■ **Ваши задания**:
#1 Перескажите отрывок в двух предложениях.
#2 Перепишите часть отрывка, начиная со слов «Парень, выросший в» и заканчивая словами «и строит глазки...». Замените в ней «Парень» на «Юноша».
#3 Ответьте на вопросы по отрывку.
(a) Что начертано на одном из листков, затерявшихся в ящике?
(b) Какой журнал, по словам автора, впору издавать?
(c) Что делает парень, сидя за своим компьютером?

■ **Отрывок**:
-------------------------

Павич оригинальничает. Часть текста представлена в виде электронного письма, часть — надиктована на пленку автоответчика. На одном из листков, затерявшихся в ящике, начертан адрес из Интернета, сулящий продолжение... Скверный анекдот. И это “продвинутая литература” двадцать первого века? Какая хрупкая провинциальность! Впору уж издавать постмодернистский журнал “Техника — старикам!”. Болезненная заостренность на современных достижениях (компьютер, Интернет, автоответчик) не есть свежее веяние, прорыв или новаторское безрассудство. Это дышащая затхлостью боязнь оторваться от реальности. Нелепая сосредоточенность на новых чертах окружающего. Мелкое подхихикивание: “И я с вами, с молодыми!” Жалко, недостойно, неадекватно.
Парень, выросший в компьютерных лучах, впитавший их с молоком матери, пользуется миром машин равнодушно и прохладно, воспринимает достижения техники естественно, как окружающую среду. Он сидит за своим компьютером, позевывает, роется в Интернете, а вокруг на ходулях вышагивает Павич и строит глазки...

-------------------------

■ **Изучаемые данные**:

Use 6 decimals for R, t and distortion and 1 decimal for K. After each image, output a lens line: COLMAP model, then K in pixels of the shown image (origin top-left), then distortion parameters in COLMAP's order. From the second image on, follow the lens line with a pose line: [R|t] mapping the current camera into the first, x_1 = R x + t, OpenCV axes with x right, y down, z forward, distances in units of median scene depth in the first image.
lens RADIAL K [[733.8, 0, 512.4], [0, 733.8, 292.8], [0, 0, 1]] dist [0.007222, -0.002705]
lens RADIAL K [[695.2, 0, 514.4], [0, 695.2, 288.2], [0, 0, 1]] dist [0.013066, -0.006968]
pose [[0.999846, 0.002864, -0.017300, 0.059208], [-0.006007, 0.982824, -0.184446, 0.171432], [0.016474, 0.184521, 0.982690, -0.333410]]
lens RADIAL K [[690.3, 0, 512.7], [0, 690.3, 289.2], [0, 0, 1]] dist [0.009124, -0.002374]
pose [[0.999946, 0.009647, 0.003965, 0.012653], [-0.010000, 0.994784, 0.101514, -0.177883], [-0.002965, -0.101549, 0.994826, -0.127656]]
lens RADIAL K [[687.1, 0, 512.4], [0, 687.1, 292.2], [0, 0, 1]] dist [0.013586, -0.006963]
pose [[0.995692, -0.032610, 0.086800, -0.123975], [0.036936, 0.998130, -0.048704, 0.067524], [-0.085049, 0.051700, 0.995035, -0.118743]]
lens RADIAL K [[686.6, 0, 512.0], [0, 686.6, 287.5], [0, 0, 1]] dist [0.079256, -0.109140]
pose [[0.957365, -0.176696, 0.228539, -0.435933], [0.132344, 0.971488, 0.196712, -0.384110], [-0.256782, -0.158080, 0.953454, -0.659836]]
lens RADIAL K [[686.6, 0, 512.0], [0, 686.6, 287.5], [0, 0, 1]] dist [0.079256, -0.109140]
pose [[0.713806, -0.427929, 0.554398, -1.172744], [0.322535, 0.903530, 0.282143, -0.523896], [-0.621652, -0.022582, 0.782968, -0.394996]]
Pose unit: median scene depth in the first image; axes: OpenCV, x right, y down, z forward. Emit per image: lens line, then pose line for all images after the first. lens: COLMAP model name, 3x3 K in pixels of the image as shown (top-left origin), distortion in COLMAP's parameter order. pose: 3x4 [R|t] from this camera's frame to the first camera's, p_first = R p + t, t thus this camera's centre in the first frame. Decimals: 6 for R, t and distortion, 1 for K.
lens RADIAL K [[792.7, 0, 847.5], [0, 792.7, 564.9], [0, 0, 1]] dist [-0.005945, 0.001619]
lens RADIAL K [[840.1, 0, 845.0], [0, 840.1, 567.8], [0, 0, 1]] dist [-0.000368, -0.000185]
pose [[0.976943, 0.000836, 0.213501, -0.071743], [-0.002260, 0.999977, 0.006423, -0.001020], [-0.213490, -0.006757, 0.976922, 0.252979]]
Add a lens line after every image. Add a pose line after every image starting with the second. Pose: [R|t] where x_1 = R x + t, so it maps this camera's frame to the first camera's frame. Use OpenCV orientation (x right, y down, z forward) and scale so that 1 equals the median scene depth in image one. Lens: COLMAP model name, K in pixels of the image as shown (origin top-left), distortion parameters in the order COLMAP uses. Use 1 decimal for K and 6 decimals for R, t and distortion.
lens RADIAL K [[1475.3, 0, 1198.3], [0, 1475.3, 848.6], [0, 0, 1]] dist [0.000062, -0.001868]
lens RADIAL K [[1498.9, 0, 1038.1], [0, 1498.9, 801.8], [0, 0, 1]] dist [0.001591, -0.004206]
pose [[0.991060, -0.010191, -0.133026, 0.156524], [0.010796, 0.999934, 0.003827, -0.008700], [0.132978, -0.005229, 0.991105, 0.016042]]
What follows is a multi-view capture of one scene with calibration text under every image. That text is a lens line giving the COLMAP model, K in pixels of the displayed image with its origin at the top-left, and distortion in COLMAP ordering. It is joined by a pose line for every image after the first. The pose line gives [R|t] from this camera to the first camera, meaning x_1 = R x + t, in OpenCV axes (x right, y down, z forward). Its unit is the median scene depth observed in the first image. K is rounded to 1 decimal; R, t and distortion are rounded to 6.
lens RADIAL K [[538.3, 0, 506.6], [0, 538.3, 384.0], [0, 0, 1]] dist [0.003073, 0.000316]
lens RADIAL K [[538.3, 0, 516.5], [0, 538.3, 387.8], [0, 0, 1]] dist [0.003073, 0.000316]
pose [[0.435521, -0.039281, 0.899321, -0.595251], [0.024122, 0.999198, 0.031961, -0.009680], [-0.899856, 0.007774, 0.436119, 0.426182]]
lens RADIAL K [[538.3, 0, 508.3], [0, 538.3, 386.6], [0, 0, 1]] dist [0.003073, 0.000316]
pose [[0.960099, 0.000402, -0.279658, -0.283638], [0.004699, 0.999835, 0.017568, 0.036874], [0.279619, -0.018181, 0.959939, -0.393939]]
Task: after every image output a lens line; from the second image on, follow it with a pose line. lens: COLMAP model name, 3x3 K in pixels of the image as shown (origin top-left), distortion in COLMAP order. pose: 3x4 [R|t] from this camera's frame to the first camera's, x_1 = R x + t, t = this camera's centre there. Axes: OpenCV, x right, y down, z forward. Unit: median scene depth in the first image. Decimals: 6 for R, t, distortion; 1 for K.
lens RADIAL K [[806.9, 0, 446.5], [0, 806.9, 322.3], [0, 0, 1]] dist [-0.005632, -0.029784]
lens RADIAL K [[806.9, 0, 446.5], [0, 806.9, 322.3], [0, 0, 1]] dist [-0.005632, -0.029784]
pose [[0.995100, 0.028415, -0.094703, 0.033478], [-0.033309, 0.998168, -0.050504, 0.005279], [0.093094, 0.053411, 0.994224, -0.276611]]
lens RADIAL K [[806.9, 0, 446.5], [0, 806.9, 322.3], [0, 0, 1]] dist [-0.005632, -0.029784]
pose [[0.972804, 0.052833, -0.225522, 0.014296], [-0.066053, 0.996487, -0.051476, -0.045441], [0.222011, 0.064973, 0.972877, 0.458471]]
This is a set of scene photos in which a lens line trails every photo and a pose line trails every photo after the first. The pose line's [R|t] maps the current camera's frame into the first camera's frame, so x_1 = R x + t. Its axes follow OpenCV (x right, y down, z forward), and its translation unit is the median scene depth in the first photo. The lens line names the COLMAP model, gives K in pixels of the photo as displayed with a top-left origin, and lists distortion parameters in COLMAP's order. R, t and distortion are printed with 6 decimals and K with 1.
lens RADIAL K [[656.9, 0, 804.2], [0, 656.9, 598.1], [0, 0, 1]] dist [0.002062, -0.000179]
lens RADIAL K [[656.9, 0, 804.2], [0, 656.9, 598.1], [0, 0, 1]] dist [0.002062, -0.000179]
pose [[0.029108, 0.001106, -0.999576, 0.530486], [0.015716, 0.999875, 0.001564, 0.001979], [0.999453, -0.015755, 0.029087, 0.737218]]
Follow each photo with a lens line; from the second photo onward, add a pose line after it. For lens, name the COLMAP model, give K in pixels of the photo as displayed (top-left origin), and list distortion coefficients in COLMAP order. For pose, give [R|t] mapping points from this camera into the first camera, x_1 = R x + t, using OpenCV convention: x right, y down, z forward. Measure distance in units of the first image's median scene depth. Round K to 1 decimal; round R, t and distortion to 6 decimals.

-------------------------

■ **Список ответов**:
#1 Автор упрекает Павича в том, что часть его текста подана как электронное письмо и запись на автоответчике, и называет такую сосредоточенность на компьютере и Интернете не новаторством, а боязнью оторваться от реальности. Парень, выросший среди компьютеров, воспринимает технику как окружающую среду и равнодушно роется в Интернете, а вокруг на ходулях вышагивает Павич и строит глазки.

#2
Юноша, выросший в компьютерных лучах, впитавший их с молоком матери, пользуется миром машин равнодушно и прохладно, воспринимает достижения техники естественно, как окружающую среду. Он сидит за своим компьютером, позевывает, роется в Интернете, а вокруг на ходулях вышагивает Павич и строит глазки...

#3
(a) Адрес из Интернета, сулящий продолжение.
(b) Постмодернистский журнал «Техника — старикам!».
(c) Позевывает и роется в Интернете.